• PROBLEM TO SOLVE
Go through the listing and copy each line with the string "aire".

• DATA
::::

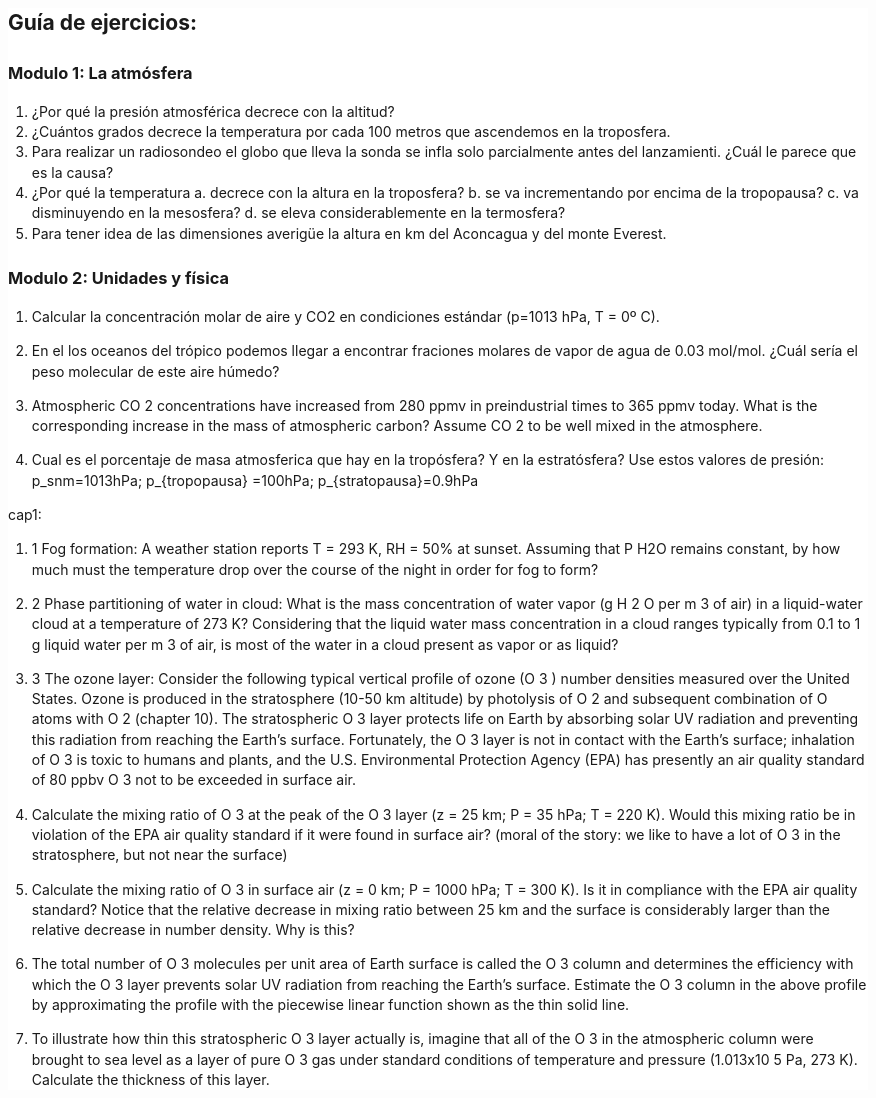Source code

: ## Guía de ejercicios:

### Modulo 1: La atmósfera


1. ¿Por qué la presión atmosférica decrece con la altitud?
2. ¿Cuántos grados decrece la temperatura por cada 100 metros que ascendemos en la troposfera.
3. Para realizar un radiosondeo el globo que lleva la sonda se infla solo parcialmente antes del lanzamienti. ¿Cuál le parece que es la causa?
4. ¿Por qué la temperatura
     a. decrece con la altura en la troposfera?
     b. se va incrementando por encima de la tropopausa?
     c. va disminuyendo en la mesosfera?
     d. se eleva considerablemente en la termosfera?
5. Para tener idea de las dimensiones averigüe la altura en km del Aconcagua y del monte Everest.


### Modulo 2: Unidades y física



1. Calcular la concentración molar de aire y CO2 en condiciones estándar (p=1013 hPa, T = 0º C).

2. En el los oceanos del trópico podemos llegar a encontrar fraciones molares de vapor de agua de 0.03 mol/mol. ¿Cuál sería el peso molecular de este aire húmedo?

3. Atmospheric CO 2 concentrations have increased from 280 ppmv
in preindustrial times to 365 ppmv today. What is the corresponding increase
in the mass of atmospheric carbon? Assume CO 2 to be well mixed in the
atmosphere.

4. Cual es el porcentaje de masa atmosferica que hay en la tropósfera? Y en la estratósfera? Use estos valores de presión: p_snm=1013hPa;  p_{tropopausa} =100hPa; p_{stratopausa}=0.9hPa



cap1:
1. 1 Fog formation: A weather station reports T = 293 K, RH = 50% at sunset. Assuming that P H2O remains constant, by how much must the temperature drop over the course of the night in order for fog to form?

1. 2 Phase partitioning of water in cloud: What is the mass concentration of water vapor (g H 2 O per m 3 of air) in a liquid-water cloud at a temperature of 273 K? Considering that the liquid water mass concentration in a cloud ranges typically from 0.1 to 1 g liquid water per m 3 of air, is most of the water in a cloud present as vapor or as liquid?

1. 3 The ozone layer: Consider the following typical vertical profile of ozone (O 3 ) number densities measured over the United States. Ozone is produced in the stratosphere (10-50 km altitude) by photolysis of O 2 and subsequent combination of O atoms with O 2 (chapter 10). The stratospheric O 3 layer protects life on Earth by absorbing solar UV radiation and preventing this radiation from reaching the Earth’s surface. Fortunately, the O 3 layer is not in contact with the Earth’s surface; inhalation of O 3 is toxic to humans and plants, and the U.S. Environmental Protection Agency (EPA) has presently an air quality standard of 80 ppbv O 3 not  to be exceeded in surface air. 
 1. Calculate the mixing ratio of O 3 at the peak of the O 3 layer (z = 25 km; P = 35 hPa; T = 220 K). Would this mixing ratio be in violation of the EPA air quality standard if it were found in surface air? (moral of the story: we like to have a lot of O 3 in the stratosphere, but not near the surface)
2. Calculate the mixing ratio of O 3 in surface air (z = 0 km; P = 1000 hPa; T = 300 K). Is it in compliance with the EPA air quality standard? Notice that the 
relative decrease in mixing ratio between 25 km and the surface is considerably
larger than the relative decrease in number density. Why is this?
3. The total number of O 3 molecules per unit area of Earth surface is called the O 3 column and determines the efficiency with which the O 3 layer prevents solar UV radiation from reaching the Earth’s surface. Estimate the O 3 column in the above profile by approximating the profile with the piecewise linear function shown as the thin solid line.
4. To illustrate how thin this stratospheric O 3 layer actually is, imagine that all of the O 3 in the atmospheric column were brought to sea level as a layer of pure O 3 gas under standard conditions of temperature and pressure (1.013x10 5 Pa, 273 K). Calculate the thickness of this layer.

::::

• RESPONSE BOX
1. Calcular la concentración molar de aire y CO2 en condiciones estándar (p=1013 hPa, T = 0º C).
2. En el los oceanos del trópico podemos llegar a encontrar fraciones molares de vapor de agua de 0.03 mol/mol. ¿Cuál sería el peso molecular de este aire húmedo?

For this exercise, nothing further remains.